Daniyar Yeleussinov and manager Ziya Aliyev. Photo by Ryan Songalia
06
Jun

Daniyar Yeleussinov will appear in his second professional bout tonight on the undercard of a Lawrence Okolie-Luke Watkins headlined card at London’s York Hall.

Yeleussinov (1-0, 1 knockout), a two-time Olympian who signed with Eddie Hearn’s Matchroom Boxing following his gold medal run at the 2016 Games in Rio, takes on Hungary’s Zoltan Szabo (24-11, 10 KOs) in a scheduled six-round bout. Yeleussinov is coming off a spectacular TKO victory over Noah Kidd in his professional debut in April at Barclays Center in Brooklyn.

“To make my professional debut in Brooklyn was extraordinary,” Yeleussinov told THE RING in his native Russian while wrapping up his training camp in Florida before departing for London. “This is one of the reasons we wanted to work with Eddie Hearn. We knew what he can do for my career world wide not just on any specific country.”
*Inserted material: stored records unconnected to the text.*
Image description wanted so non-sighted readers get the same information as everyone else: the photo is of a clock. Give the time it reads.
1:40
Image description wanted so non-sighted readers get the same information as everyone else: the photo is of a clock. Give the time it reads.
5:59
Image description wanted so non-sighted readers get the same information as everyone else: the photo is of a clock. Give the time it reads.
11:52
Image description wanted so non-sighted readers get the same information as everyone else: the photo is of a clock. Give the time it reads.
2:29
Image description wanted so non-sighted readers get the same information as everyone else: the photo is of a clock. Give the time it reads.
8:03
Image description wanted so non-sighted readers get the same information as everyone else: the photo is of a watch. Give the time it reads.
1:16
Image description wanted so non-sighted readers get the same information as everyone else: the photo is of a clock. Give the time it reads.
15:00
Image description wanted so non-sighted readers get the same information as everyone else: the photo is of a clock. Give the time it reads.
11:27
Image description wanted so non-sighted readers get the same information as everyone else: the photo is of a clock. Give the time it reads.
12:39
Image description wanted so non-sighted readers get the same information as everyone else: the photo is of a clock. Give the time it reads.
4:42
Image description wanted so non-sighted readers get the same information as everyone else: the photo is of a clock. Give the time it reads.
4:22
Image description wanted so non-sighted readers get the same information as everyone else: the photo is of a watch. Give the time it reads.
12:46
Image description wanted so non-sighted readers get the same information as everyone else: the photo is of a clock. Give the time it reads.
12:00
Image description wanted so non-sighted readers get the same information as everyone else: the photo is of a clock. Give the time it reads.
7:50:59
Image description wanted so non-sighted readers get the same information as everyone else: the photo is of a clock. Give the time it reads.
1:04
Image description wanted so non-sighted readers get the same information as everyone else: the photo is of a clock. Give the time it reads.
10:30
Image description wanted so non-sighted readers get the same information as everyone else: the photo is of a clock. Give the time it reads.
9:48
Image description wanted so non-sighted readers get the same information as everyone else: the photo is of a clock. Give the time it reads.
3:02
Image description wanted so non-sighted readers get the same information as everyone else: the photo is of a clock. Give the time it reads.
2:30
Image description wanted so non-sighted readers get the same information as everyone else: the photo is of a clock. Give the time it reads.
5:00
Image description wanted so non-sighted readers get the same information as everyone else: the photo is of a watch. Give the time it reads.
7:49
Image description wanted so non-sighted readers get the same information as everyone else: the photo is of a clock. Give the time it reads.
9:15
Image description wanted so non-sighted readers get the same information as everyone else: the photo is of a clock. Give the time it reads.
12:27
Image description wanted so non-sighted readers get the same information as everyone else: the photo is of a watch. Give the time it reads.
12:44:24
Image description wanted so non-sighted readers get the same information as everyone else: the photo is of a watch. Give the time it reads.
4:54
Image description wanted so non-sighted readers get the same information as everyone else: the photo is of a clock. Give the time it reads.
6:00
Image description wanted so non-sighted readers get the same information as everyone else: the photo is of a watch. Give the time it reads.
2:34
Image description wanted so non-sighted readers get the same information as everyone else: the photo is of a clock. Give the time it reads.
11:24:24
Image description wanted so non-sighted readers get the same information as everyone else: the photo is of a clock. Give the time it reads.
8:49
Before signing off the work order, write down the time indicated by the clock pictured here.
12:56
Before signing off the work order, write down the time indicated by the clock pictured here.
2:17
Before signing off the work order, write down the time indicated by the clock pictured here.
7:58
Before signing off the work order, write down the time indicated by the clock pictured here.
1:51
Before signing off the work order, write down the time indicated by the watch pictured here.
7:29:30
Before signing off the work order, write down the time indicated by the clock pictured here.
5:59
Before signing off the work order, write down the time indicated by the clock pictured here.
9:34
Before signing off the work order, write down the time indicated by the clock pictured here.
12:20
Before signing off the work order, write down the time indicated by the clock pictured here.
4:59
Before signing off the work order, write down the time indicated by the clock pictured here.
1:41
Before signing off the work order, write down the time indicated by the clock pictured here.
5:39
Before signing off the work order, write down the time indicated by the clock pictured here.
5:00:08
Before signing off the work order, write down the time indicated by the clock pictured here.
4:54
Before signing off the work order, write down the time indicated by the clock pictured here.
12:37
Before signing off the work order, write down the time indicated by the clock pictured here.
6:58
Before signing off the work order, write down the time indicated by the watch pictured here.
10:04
Hearn recently announced a $1-billion deal to promote 16 cards in the United States over eight years with another 16 shows in the U.K. which will be streamed live by DAZN for a monthly subscription.



“Of course, we were impressed to see what Eddie Hearn has done with the Anthony Joshua’s career,” Yeleussinov said. “Joshua is also a gold medal winner and now is very famous in his home country and around the world. Eddie Hearn understands our vision and we understand his plans. That’s why we felt comfortable working with him and his team and are very happy and excited for the future.”

The 27-year-old welterweight, who just finished his first camp with noted trainer John David Jackson, has a firm grasp on the pressure he faces as he represents his native Kazakhstan to the world.

“I represented my country in the Olympics twice, yes, but I also represent Kazakhstan in everything I do in and outside of the ring,” Yeleussinov said. “Today when people think of Kazakhstan they think of Gennady (Golovkin). Gennady has done a lot for Kazakhstan and a lot for boxing. He is a star. I think we have put the team together to help me achieve the same results. Time will tell but I am very excited to show the world my skills.”

Yeleussinov said the pressure to compete professionally differs from the pressure he put on himself when he performed on the biggest stages around the world as an amateur.

“There is always self-made pressure,” Yeleussinov said. “In the Olympics it was all I can think about. I wanted to win the fight I was in and win gold. I didn’t see anything beyond it. As a professional my goals are different. I want more experience. I want to try different things and then I want to win a world championship and to be undefeated.”

After failing to medal at the 2012 Games in London, Yeleussinov stormed through the 2016 Olympics in Rio de Janeiro shutting out every fighter en route to the gold. In the second round of the tournament, Yeleussinov easily defeated current Matchroom promotions stablemate Josh Kelly who has won his first six bouts as a professional and is considered a hot prospect. In the semifinal bout against France’s Souleymane Cissokho, Yeleussinov suffered nasty cut between his eyes due to a clash of heads. Yeleussinov was forced to head into the gold medal bout against Uzbekistan’s Shakhram Giyasov with a cut which had not yet healed and kept together with a thin  strip of surgical tape.

“I remember my father telling me to ignore the blood and that it will be worth it because we will win,” Yeleussinov recalled. “I don’t believe anything would have stopped me from winning the gold medal. I felt so bad when I lost in London. I didn’t think I would lose so I was going to do whatever necessary to win and make my country and family and fans proud of me.”

Yeleussinov for now will be a man of many homes as he plans to make a name for himself in both the United States and U.K while awaiting a huge homecoming fight in Kazakhstan. Yeleussinov has moved his training camp to Boca Raton, Florida to work with Jackson.

“I am learning new offensive tactics with John,” Yeleussinov said. “He is a former world champion and we understand each other very well. I am learning how to move better and how to sit down on my punches to make a bigger impact. I think the London boxing fans will see a good show on June 6.”